→ **Goal of the exercise**: Locate the string "divider" in the records below. Copy every line where it occurs.

+ + + + + + +

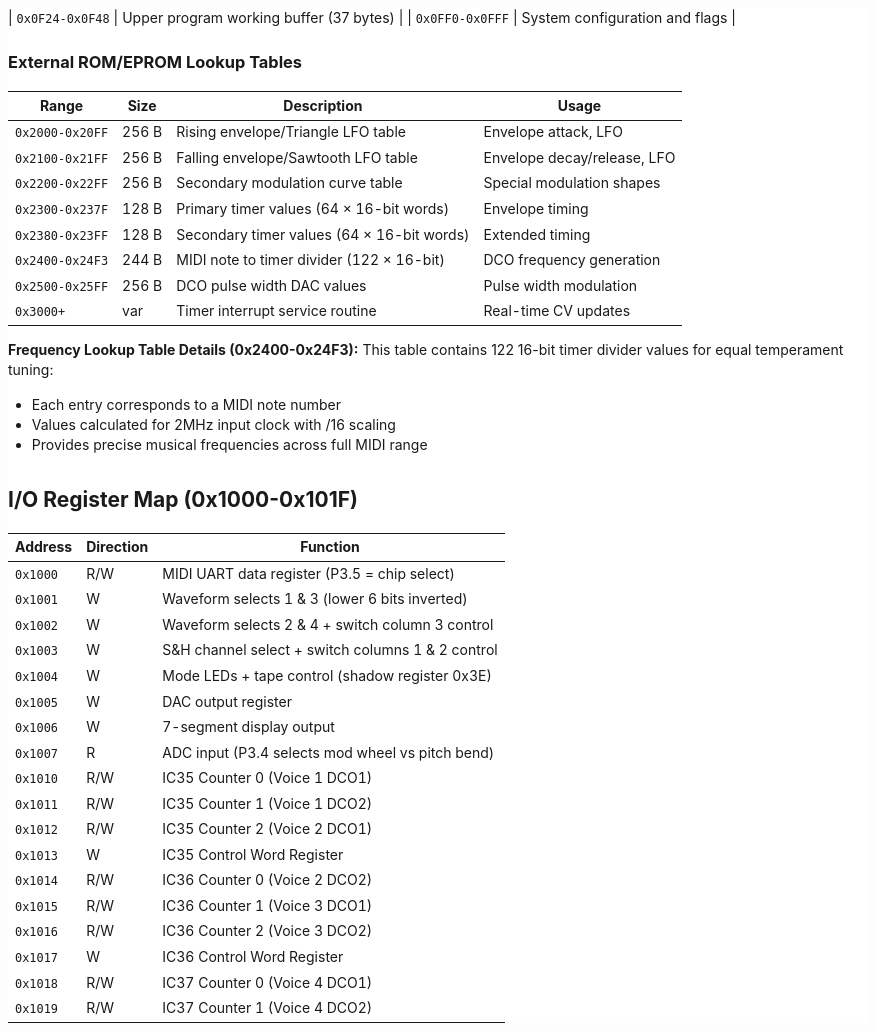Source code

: | `0x0F24-0x0F48` | Upper program working buffer (37 bytes)                 |
| `0x0FF0-0x0FFF` | System configuration and flags                           |

### External ROM/EPROM Lookup Tables

| Range         | Size    | Description                                    | Usage                |
|---------------|---------|------------------------------------------------|----------------------|
| `0x2000-0x20FF` | 256 B | Rising envelope/Triangle LFO table           | Envelope attack, LFO |
| `0x2100-0x21FF` | 256 B | Falling envelope/Sawtooth LFO table          | Envelope decay/release, LFO |
| `0x2200-0x22FF` | 256 B | Secondary modulation curve table             | Special modulation shapes |
| `0x2300-0x237F` | 128 B | Primary timer values (64 × 16-bit words)    | Envelope timing      |
| `0x2380-0x23FF` | 128 B | Secondary timer values (64 × 16-bit words)  | Extended timing      |
| `0x2400-0x24F3` | 244 B | MIDI note to timer divider (122 × 16-bit)   | DCO frequency generation |
| `0x2500-0x25FF` | 256 B | DCO pulse width DAC values                   | Pulse width modulation |
| `0x3000+` | var   | Timer interrupt service routine              | Real-time CV updates |

**Frequency Lookup Table Details (0x2400-0x24F3):**
This table contains 122 16-bit timer divider values for equal temperament tuning:
* Each entry corresponds to a MIDI note number
* Values calculated for 2MHz input clock with /16 scaling
* Provides precise musical frequencies across full MIDI range

## I/O Register Map (0x1000-0x101F)

| Address     | Direction | Function                                          |
|-------------|-----------|---------------------------------------------------|
| `0x1000` | R/W       | MIDI UART data register (P3.5 = chip select)      |
| `0x1001` | W         | Waveform selects 1 & 3 (lower 6 bits inverted)    |
| `0x1002` | W         | Waveform selects 2 & 4 + switch column 3 control  |
| `0x1003` | W         | S&H channel select + switch columns 1 & 2 control |
| `0x1004` | W         | Mode LEDs + tape control (shadow register 0x3E)   |
| `0x1005` | W         | DAC output register                               |
| `0x1006` | W         | 7-segment display output                          |
| `0x1007` | R         | ADC input (P3.4 selects mod wheel vs pitch bend)  |
| `0x1010` | R/W       | IC35 Counter 0 (Voice 1 DCO1)                     |
| `0x1011` | R/W       | IC35 Counter 1 (Voice 1 DCO2)                     |
| `0x1012` | R/W       | IC35 Counter 2 (Voice 2 DCO1)                     |
| `0x1013` | W         | IC35 Control Word Register                        |
| `0x1014` | R/W       | IC36 Counter 0 (Voice 2 DCO2)                     |
| `0x1015` | R/W       | IC36 Counter 1 (Voice 3 DCO1)                     |
| `0x1016` | R/W       | IC36 Counter 2 (Voice 3 DCO2)                     |
| `0x1017` | W         | IC36 Control Word Register                        |
| `0x1018` | R/W       | IC37 Counter 0 (Voice 4 DCO1)                     |
| `0x1019` | R/W       | IC37 Counter 1 (Voice 4 DCO2)                     |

+ + + + + + +

→ **Response below**:
| `0x2400-0x24F3` | 244 B | MIDI note to timer divider (122 × 16-bit)   | DCO frequency generation |
This table contains 122 16-bit timer divider values for equal temperament tuning:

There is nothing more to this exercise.